### What the task requires:
Rewrite the data that follow, switching "Kontakt" to "Om os" and leaving every other line unchanged. Omit the pictures from your answer.

==== Source data ====

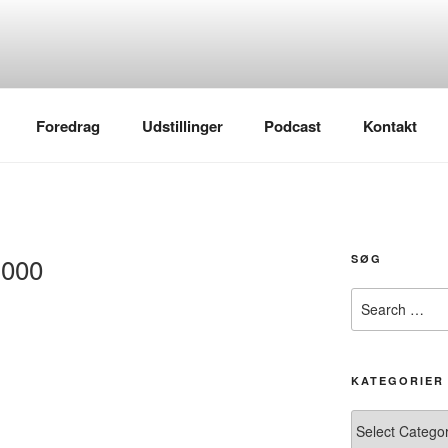
Foredrag
Udstillinger
Podcast
Kontakt
1000
SØG
Search
for:
KATEGORIER
Kategorier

====

### Task output:
Foredrag
Udstillinger
Podcast
Om os
1000
SØG
Search
for:
KATEGORIER
Kategorier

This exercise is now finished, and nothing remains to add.